Anche la Cgil di Ancona entra nel merito della vicenda: «Riteniamo gravissimo quanto accaduto poiché il diritto al lavoro non può e non deve essere influenzato dal colore della pelle, specialmente quando, come per Fatima, lavorare rappresenta la possibilità di affermare la propria indipendenza come donna e l’opportunità di potersi ricongiungere con le figlie rimaste in Senegal».
Questo episodio, che sta facendo discutere gran parte dell’opinione pubblica in tutta la provincia anconetana, fa emergere la necessità, sempre più urgente, della diffusione di una cultura ispirata ai principi dell’integrazione e dell’inclusione, anche e soprattutto, nel mondo del lavoro.

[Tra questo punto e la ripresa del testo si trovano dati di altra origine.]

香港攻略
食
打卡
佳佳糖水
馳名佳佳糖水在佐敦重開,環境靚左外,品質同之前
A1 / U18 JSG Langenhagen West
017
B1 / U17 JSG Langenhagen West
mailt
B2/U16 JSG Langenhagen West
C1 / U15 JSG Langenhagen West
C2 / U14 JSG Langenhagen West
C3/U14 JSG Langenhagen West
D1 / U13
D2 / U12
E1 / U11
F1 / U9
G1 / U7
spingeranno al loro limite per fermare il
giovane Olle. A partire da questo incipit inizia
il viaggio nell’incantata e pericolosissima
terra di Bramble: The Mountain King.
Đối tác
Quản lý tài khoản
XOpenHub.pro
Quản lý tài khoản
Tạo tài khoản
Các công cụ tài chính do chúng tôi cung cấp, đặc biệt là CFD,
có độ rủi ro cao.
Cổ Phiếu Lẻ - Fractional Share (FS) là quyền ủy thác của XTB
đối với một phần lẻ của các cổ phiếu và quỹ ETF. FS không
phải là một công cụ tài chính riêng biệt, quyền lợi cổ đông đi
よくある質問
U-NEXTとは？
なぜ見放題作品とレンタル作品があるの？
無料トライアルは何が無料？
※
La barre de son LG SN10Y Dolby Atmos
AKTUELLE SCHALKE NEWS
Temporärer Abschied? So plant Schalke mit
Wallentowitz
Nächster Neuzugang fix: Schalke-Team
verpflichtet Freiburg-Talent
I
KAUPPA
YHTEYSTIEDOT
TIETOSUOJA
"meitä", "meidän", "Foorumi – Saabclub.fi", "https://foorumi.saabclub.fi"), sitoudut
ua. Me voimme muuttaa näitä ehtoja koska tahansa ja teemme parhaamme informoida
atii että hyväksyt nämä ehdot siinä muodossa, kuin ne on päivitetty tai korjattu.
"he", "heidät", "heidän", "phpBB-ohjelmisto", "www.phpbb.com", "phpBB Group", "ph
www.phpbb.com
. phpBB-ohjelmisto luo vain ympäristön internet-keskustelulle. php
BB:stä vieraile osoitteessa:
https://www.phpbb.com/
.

Gli artt. 1 e 3 della Costituzione, recitano che è il lavoro lo strumento di riconoscimento sociale senza alcuna distinzione di razza, di lingua, di religione, di opinioni politiche, di condizioni personali e sociali.
«Come Cgil – continua la sigla sindacale – crediamo fortemente che per abbattere i muri delle intolleranze e dei pregiudizi il lavoro, tutelato e dignitoso, debba avere un ruolo fondamentale.
Auspichiamo che in futuro l’Opera Pia si ispiri ai principi della Costituzione, anche in armonia con un contesto territoriale in cui si colloca, da sempre riconosciuto come aperto all’inclusione. Ci auguriamo inoltre – conclude la Cgil – che la Cooperativa, come ha già dichiarato, si impegni a ricollocare la lavoratrice».